La société Matines, détenue par le numéro un français des œufs Avril, a annoncé jeudi un « arrêt programmé de ses activités », le conditionnement et la commercialisation des œufs, si aucun repreneur ne se manifeste d’ici l’automne.

« La société a décidé de s’engager dans un projet d’arrêt programmé de ses activités, dans le cadre d’une démarche volontaire, présentée ce jour aux représentants du personnel et aux salariés », a indiqué Matines dans un communiqué. 

La date butoir « c’est l’automne 2022 » : « si le projet de fermeture est validé par l’administration et s’il n’y a toujours pas de repreneur d’ici là, c’est la fermeture », a expliqué à l’AFP Christophe Le Bars, directeur général d’Avril solutions pour l’agriculture. « Après avoir recherché un repreneur pour la société au global pendant un an, nous avons exploré, depuis deux mois, des pistes de reprise individuelle », a-t-il ajouté.

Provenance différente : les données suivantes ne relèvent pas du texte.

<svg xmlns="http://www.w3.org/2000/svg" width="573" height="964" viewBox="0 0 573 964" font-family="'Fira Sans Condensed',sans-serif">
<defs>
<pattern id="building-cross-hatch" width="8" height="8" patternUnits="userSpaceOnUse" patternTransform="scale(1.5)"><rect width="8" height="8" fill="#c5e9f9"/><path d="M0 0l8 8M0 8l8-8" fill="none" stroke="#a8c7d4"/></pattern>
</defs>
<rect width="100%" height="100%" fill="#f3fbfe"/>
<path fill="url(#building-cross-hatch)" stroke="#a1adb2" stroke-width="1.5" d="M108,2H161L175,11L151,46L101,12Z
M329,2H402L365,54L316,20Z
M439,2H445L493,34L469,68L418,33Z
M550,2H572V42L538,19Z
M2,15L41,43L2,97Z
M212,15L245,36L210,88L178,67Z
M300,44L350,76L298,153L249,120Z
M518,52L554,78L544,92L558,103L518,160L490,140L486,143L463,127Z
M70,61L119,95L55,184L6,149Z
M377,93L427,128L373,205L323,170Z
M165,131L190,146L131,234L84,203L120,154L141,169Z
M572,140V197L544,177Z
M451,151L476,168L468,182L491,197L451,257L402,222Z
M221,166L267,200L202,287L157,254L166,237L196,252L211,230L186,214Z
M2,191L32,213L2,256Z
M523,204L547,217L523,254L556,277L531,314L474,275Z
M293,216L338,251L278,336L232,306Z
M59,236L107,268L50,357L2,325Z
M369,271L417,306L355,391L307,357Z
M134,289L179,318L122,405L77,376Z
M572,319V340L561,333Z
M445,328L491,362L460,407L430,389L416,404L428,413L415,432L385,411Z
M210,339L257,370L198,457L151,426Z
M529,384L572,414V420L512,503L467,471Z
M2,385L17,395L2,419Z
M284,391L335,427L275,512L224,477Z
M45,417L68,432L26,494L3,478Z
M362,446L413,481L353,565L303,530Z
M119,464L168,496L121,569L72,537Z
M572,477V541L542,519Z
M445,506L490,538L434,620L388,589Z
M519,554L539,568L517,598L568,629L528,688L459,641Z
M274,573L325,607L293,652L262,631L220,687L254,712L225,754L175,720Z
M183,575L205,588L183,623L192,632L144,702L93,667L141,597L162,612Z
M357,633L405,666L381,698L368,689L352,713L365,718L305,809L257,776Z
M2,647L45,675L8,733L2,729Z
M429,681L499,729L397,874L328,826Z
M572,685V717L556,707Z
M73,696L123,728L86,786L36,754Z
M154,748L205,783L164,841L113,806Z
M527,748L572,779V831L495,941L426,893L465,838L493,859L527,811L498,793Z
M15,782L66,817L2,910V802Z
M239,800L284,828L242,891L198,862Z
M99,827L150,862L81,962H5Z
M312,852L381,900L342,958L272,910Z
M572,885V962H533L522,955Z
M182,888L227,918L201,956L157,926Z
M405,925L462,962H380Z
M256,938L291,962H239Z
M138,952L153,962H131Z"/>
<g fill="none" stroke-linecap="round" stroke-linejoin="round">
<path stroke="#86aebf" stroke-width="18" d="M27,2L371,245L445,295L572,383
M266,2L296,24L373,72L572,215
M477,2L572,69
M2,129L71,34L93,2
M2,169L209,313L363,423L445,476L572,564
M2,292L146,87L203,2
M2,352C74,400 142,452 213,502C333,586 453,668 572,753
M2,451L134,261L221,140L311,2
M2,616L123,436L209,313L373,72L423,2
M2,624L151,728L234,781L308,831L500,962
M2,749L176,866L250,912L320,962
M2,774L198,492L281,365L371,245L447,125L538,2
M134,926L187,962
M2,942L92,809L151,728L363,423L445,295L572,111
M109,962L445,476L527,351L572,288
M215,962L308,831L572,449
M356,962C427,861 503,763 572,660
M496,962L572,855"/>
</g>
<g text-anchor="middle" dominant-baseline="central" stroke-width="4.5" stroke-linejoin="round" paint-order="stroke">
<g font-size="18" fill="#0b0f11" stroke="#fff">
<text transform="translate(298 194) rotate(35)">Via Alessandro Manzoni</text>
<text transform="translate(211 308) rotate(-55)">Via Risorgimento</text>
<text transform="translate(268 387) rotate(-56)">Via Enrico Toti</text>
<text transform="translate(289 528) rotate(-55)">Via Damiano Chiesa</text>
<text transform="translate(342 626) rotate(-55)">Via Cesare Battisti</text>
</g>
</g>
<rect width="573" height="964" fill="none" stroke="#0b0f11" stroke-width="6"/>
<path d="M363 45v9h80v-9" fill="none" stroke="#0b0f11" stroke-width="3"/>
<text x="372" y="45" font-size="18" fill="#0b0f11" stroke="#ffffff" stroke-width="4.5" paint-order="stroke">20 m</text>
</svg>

Matines compte trois centres de conditionnement, un site de stockage et deux établissements administratifs pour un total de 172 salariés. Deux projets de reprise individuelle sont envisagés : l’un pour un centre de conditionnement à Naizin dans le Morbihan, qui emploie 48 personnes, et l’autre pour un site de stockage dans les Côtes-d’Armor avec six salariés.

Alors qu’en 2014, au moment où le groupe Avril a repris Matines, 1,6 milliard d’œufs étaient commercialisés, 900 millions le sont aujourd’hui. Cette baisse de volume est « fortement corrélée à la disparition du marché principal de Matines avec les œufs issus de poules élevées en cage », a expliqué le directeur général. Fin 2021, le gouvernement a restreint l’élevage des poules en cage (interdiction de construire un nouveau bâtiment ou de réaménager pour augmenter ses capacités), après avoir prohibé toute nouvelle installation en 2018.

Matines était passé depuis 2014 de « plus de 80 % d’œufs issus de poules pondeuses en cage » à « une majorité d’œufs alternatifs » (bio, sous label), selon la société. En huit ans, les pertes cumulées de Matines s’élèvent à 114 millions d’euros et elles se sont « aggravées depuis 2021 : les œufs coûtent plus cher à produire, le prix des matières premières est plus élevé et nous n’avons pas réussi à répercuter ces hausses », a précisé Christophe Le Bars.